Prompt: Every line containing the word "There" must be pulled from the records.

┌──

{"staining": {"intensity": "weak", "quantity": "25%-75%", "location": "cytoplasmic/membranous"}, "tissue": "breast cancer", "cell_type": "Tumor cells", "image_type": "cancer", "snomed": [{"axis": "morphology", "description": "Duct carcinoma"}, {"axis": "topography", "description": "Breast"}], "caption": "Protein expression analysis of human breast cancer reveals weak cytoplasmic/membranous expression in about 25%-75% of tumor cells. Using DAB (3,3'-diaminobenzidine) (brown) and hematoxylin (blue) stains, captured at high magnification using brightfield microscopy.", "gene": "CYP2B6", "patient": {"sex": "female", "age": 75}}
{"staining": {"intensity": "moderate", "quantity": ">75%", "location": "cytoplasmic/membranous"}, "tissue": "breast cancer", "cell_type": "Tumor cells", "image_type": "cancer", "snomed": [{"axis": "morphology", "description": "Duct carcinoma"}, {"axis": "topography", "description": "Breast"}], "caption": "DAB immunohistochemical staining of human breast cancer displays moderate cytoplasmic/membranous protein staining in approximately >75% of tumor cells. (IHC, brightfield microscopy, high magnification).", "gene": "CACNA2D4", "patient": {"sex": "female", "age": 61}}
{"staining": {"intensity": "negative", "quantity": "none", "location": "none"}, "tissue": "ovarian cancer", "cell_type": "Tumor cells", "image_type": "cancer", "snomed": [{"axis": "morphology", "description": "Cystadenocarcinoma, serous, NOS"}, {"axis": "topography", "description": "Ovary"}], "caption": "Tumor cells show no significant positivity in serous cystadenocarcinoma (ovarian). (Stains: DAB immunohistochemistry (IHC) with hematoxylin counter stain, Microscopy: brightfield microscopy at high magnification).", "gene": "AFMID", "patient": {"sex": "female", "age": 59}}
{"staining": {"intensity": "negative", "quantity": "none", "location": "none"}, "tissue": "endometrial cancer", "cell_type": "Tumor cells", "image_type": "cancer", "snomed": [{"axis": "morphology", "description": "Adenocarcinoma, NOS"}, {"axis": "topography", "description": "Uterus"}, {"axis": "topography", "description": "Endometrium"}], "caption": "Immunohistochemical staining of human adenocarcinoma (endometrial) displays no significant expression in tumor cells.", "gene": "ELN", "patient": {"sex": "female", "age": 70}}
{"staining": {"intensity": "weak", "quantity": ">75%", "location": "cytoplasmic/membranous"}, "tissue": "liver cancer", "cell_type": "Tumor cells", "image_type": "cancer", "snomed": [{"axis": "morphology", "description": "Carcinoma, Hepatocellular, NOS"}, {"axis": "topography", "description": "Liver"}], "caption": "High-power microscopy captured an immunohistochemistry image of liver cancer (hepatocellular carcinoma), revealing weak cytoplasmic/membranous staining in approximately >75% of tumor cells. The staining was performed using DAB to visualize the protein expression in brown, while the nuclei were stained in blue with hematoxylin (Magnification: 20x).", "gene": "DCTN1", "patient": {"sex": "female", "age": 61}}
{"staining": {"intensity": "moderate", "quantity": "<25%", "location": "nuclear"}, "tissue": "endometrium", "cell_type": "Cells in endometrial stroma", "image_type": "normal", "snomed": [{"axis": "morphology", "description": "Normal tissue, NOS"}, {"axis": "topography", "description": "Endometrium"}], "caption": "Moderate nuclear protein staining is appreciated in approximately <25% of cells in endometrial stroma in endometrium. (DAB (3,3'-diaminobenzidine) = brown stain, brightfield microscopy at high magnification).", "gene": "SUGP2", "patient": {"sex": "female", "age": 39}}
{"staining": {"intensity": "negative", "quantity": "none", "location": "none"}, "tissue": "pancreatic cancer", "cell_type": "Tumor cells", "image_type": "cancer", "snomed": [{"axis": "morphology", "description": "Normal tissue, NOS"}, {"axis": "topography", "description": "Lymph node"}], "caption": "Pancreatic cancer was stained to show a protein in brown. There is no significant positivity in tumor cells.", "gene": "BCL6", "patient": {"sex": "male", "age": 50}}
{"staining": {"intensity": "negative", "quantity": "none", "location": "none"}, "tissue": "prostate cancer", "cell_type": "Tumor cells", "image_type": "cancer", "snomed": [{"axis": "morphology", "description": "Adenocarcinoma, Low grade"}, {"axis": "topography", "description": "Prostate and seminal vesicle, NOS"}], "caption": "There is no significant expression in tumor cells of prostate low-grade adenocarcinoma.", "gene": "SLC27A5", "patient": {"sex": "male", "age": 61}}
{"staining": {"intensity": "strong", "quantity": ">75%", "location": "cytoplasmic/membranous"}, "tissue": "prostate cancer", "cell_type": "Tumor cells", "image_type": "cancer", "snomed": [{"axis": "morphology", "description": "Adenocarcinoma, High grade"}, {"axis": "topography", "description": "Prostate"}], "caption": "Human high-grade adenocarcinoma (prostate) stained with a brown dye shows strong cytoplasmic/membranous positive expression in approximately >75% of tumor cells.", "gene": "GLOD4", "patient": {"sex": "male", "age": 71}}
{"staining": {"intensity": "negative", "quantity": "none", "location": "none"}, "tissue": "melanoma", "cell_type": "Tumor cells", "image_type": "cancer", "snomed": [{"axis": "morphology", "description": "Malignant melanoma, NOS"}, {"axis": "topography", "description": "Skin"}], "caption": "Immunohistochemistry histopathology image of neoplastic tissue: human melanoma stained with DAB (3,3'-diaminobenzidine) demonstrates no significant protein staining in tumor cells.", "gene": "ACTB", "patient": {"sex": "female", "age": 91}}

└──

Solution to this exercise:
{"staining": {"intensity": "negative", "quantity": "none", "location": "none"}, "tissue": "pancreatic cancer", "cell_type": "Tumor cells", "image_type": "cancer", "snomed": [{"axis": "morphology", "description": "Normal tissue, NOS"}, {"axis": "topography", "description": "Lymph node"}], "caption": "Pancreatic cancer was stained to show a protein in brown. There is no significant positivity in tumor cells.", "gene": "BCL6", "patient": {"sex": "male", "age": 50}}
{"staining": {"intensity": "negative", "quantity": "none", "location": "none"}, "tissue": "prostate cancer", "cell_type": "Tumor cells", "image_type": "cancer", "snomed": [{"axis": "morphology", "description": "Adenocarcinoma, Low grade"}, {"axis": "topography", "description": "Prostate and seminal vesicle, NOS"}], "caption": "There is no significant expression in tumor cells of prostate low-grade adenocarcinoma.", "gene": "SLC27A5", "patient": {"sex": "male", "age": 61}}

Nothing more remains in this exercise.